**Records contained in a dataset:**
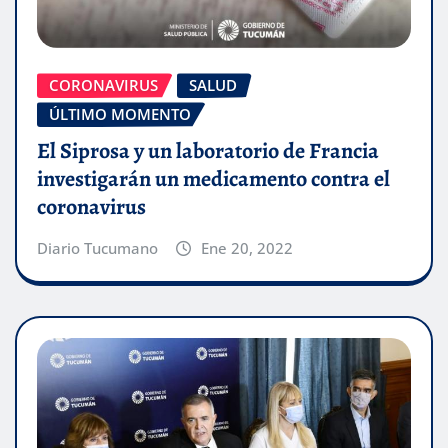
CORONAVIRUS
SALUD
ÚLTIMO MOMENTO
El Siprosa y un laboratorio de Francia
investigarán un medicamento contra el
coronavirus
Diario Tucumano
Ene 20, 2022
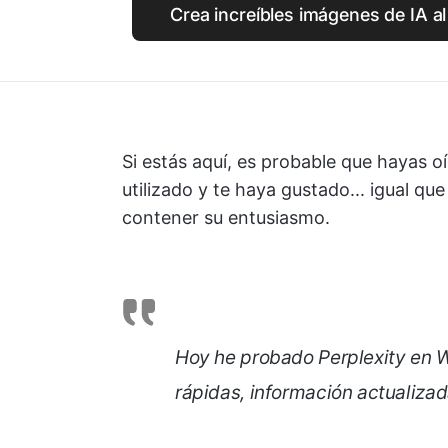
Crea increíbles imágenes de IA al
Si estás aquí, es probable que hayas oí
utilizado y te haya gustado... igual qu
contener su entusiasmo.
Hoy he probado Perplexity en W
rápidas, información actualizad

**Problem to solve:** What you return must match, line for line, the records from the line containing "El Siprosa y un laboratorio de Francia" through their end, with both ends included and no pictures.

**Your solution:**
El Siprosa y un laboratorio de Francia
investigarán un medicamento contra el
coronavirus
Diario Tucumano
Ene 20, 2022
Crea increíbles imágenes de IA al
Si estás aquí, es probable que hayas oí
utilizado y te haya gustado... igual qu
contener su entusiasmo.
Hoy he probado Perplexity en W
rápidas, información actualizad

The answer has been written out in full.